Num conhecido país a falsificação das coisas e a falsidade de muitos eram comuns. E trágicas. Fernandes Ventura fora um dos… desventurados. Sua sina começara no momento em que viera à luz em terra brasilis, pois já nos primeiros minutos de vida fora apresentado à falsidade em forma do “que gracinha”, elogio que muitos endereçavam a sua mãe mal disfarçando o repúdio por criança tão feia. 

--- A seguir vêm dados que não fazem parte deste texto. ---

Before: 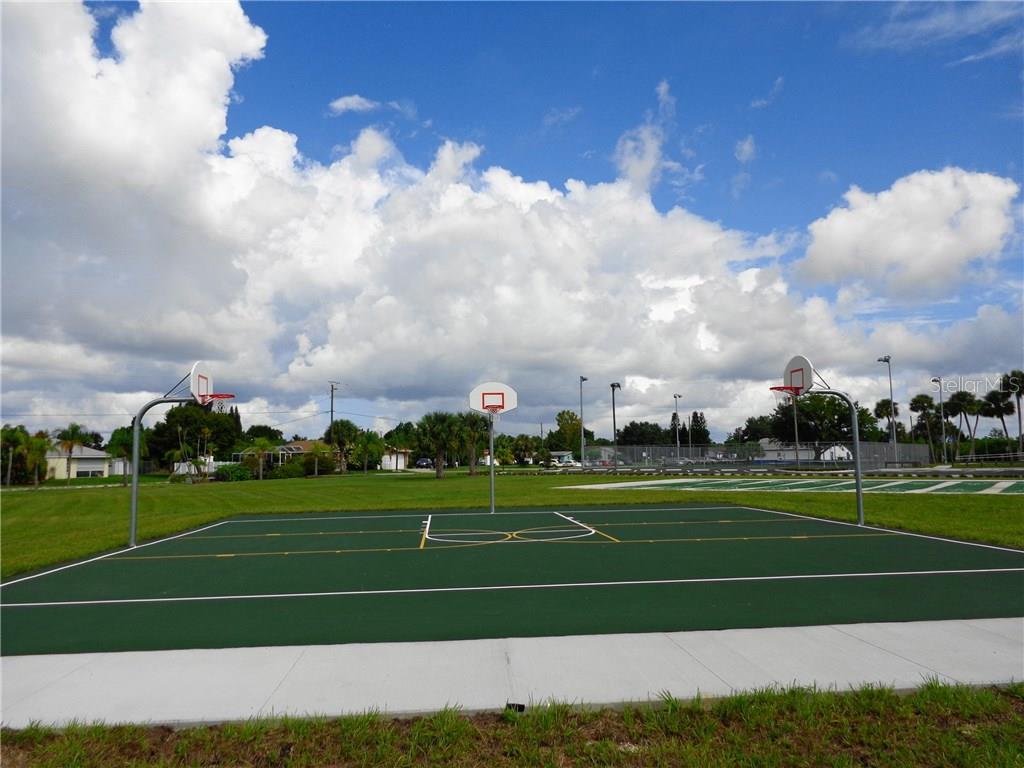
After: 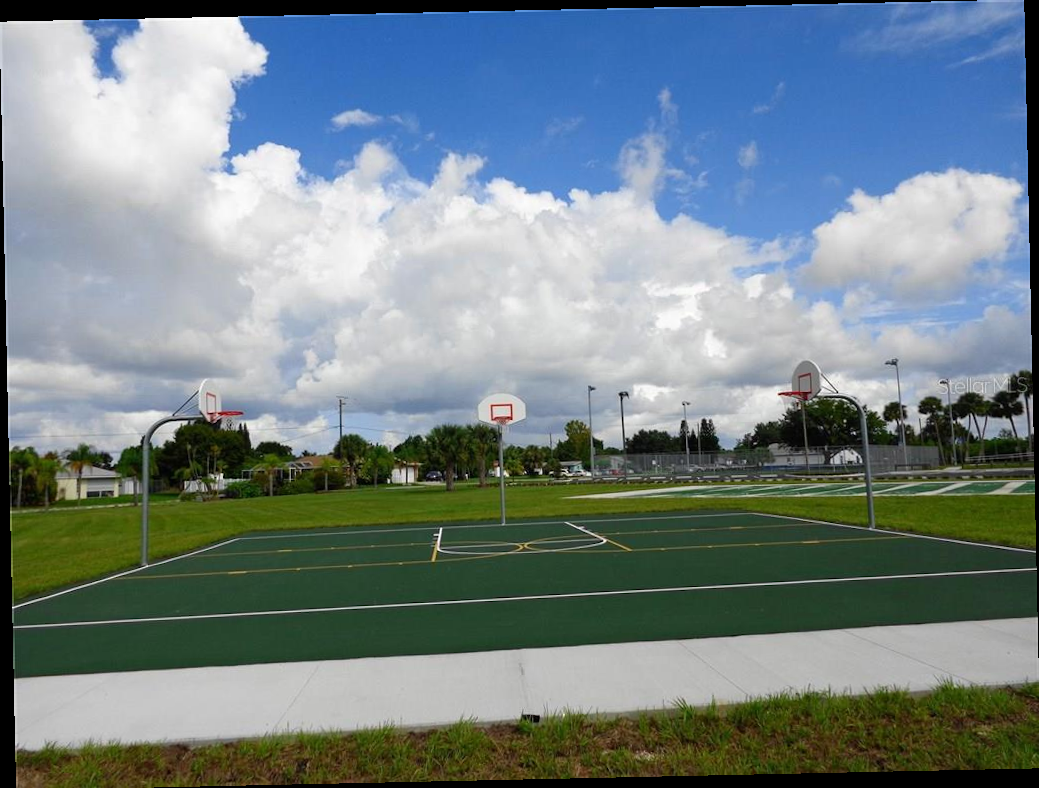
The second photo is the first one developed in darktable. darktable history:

Em meio às falsidades o garoto crescera sem sequer saber a quem chamar de pai, muitos eram os prováveis candidatos que acreditavam cada qual na falsa fidelidade jurada por sua mãe. Adulto, passara por maus pedaços na época das falsificações de remédios: sofrera terrivelmente com a perda do filho, vitimado por uma infecção que o antibiótico falsificado não curou, filho este que não estava nos planos, fora produto de um anticoncepcional falso fabricado com farinha de trigo.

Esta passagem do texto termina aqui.